FIG. 5 shows a topic list view 500. FIG. 5 shows a plurality of list boxes, each box representing a topic. Each box displays a title bar 501-504, bearing the title of the topic and rendered in the color selected when defining the topic. Key metadata for each of the items associated with the topic is displayed in list form. Scrollbars are provided so that users can quickly scroll through the list. The ordering of the list items is also configurable, allowing stories to be ordered at least by relevance or by length. One skilled in the art will readily appreciate that other ordering schemes are possible, such as by source or alphabetically by title. The spatial arrangement of the list boxes within the workspace graphically depicts the amount of overlap and the degree of relatedness between topics.

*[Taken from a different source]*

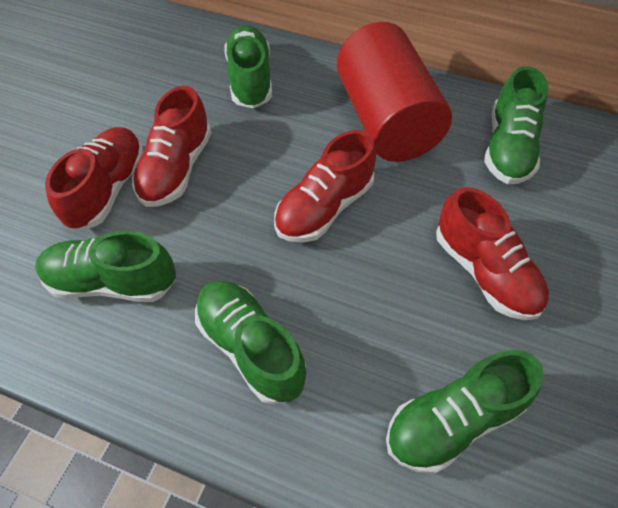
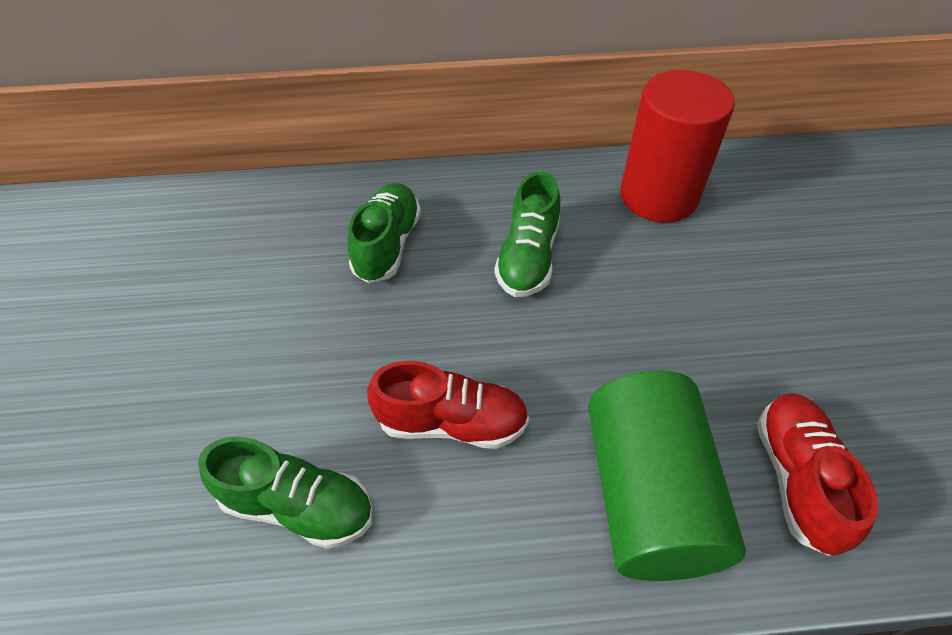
green cylinder: none = 0 -> [588,370,746,581] = 1
green shoe: [35,231,176,302] [195,281,306,405] [224,25,272,108] [386,350,544,474] [484,66,549,184] = 5 -> [198,437,373,549] [347,183,421,283] [495,172,560,297] = 3
red shoe: [45,127,144,230] [132,86,211,207] [274,130,376,243] [436,187,549,320] = 4 -> [367,361,529,449] [757,393,878,556] = 2

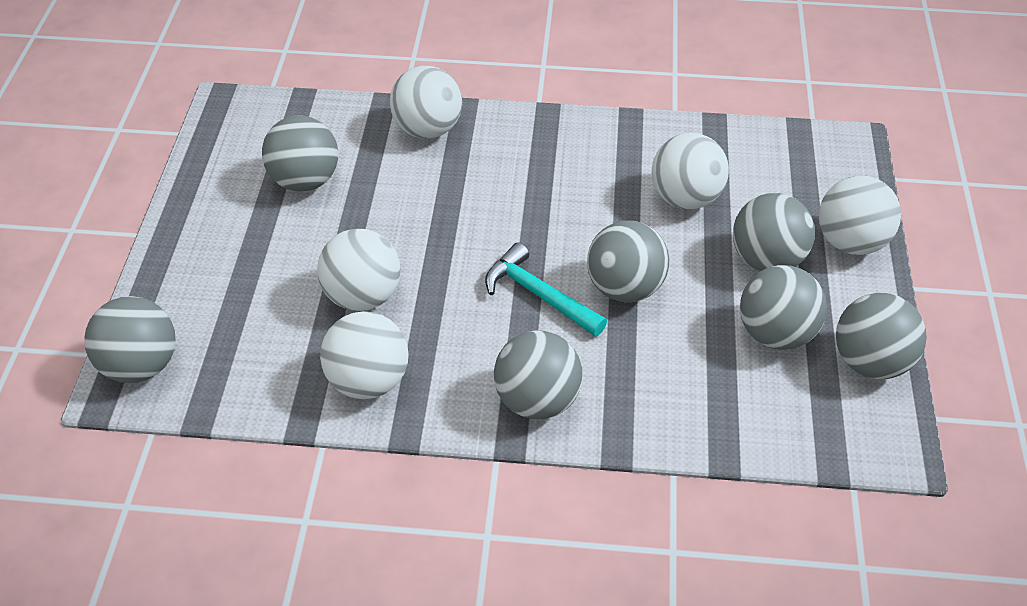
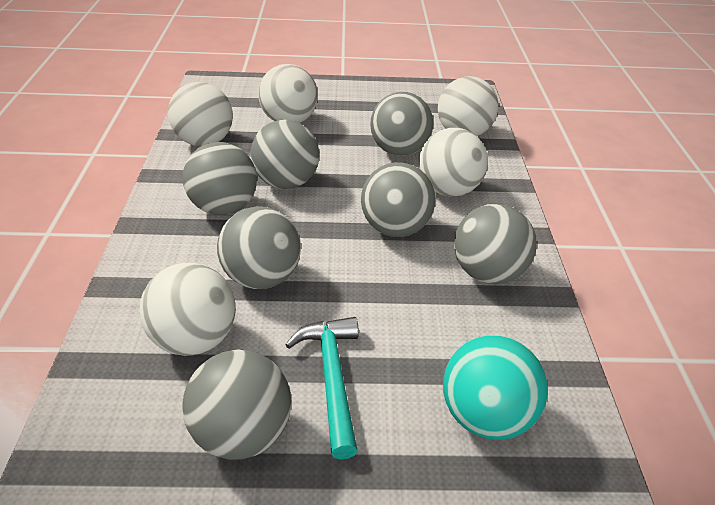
turquoise ball: none = 0 -> [443,335,548,440] = 1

FIG. 6 shows a topic view 600 from the user interface of FIG. 4. The topic view allows the operator to view all topics at a glance, each topic being represented by a circle 602. The color of the circle is that selected when the topic was defined. The title 603 of each topic is given along with the number of items 604 grouped with that topic. The size of the circle also corresponds to the number of items grouped within the topic. As with FIG. 5, the spatial arrangement and the overlap between the circles are indicative of the overlap and the relatedness between topics. The overlap and relatedness are configurable by the operator, either by using the topic definition interface as shown in FIG. 4, or by altering the spatial arrangement of the topic circles in the topic map of FIG. 5. For example, the overlap between the ‘sports’ and the ‘international’ topics can be eliminated by dragging the two circles farther apart. Dragging the circles apart has the effect of changing the strength of the respective grouping. The strength of the topic grouping can also be edited using the slider bar 601 provided for each grouping. Each topic grouping can be edited by double-clicking the corresponding circle. Each circle also displays the title of the topic. The bottom bar shows the total number of articles 605 in the archive for the period specified 607, and the number of articles not yet classified 606. Double-clicking the bottom bar allows the operator to view the list of articles not yet classified, and to define new topics.
Although the invention has been described herein with reference to certain preferred embodiments, one skilled in the art will readily appreciate that other applications may be substituted for those set forth herein without departing from the spirit and scope of the present invention. Accordingly, the invention should only be limited by the Claims included below.